Heretofore, difficulties were experienced due to atmospheric scintillation effects, which destroy the spatial coherence of the wavefront across a detected area. Differential atmospheric scintillation causes the intensities of laser and "point source" backgrounds to differ from detector to detector. While this is not a serious limitation in high flying aircraft, where atmospheric scintillation is spatially well correlated, it is an important limitation for low flying aircraft or ground systems. At ground level the spatial correlation distance of sunlight is of the order of a mere seven millimeters. In an unequal path interferometer system such as, for example, a Fizeau or a Fabry-Perot stepped-etalon system reliance is made on achieving coherent signal detection and absolute background and background scan noise (incoherent signal) rejection by means of balanced detectors and signal cancellation (subtraction) techniques.
Several proposals to mitigate this problem are set forth in the aforesaid U.S. Pat. No. 4,309,108. One proposal was to make all the detectors view the scene through a common aperture so that the light intensities incident on all parts of the etalon were identical. The means for equalizing the radiation intensity between the detectors, according to one form set forth in said patent resided in the provision of a beam-splitter wherein the radiation entering the beam-splitter was divided so that one portion passed through the beam dividing surface to a first one of the regions of the etalon and a second portion was reflected from the beam dividing surface to a second one of the regions of the etalon. Thus, a common aperture means was provided for directing radiation to all portions of the etalon. Preferably, according to said patent, the beam-splitter had a plurality of very small dots on the beam dividing surface, which were highly reflective and the spaces therebetween were highly transmitting.
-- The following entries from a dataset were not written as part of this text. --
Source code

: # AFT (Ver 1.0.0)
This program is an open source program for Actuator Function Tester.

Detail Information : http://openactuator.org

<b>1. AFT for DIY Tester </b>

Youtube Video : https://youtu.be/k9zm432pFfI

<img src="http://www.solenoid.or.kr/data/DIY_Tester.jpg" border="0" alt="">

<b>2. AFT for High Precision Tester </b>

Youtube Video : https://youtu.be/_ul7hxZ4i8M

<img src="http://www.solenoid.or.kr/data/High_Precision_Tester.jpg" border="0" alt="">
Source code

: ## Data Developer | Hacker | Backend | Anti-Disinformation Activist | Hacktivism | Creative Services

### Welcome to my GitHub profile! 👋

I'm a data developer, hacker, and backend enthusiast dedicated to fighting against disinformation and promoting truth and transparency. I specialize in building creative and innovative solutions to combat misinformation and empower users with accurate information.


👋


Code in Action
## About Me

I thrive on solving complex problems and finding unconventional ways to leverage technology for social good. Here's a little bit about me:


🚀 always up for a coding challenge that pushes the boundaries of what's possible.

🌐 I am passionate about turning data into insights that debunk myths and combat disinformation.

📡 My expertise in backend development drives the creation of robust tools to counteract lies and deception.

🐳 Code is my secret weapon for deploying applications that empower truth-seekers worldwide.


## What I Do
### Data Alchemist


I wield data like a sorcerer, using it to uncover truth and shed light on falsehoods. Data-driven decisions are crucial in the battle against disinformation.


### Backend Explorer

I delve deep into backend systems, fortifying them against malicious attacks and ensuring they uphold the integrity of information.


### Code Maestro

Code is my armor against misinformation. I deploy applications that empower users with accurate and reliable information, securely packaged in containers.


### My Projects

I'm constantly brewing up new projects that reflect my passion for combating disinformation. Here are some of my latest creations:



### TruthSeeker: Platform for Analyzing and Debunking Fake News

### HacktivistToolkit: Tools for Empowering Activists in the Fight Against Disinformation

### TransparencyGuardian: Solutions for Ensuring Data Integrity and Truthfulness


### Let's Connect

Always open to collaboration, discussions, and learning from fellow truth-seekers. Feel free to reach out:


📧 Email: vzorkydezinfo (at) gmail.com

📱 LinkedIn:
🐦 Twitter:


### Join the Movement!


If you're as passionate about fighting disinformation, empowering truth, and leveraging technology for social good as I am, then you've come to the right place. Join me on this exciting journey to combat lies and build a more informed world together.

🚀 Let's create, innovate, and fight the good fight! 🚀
In another form according to said prior art patent, equalization of the radiation intensity between the detectors was effected by means of providing an etalon having a plurality of regions of different thicknesses wherein the regions were in a form of a plurality of interdigitated steps. A plurality of detectors were provided corresponding in number to the etalon regions, said detectors having a plurality of interdigitated elements corresponding to the interdigitated steps of the etalon, that were adjacent or in contact therewith. The widths of the detector elements were made as small as possible.
In summary, where an optical signature is observed in a turbulent medium such as the atmosphere and where observations in different wavelength regions, or amplitudes, etc., are to be compared simultaneously, the spatial intensity fluctuations due to the turbulence or scintillation can not be cancelled or subtracted unless the simultaneous observations can be performed over a sampling distance which is small compared to the spatial fluctuation length. It is an object of the present invention to provide means for doing so which extends the lower size limit significantly beyond that achievable with prior art detector arrays, and which allows for the simultaneous observation of four or more wavelengths with a single chip detector which is essential to exactly match comparison circuits.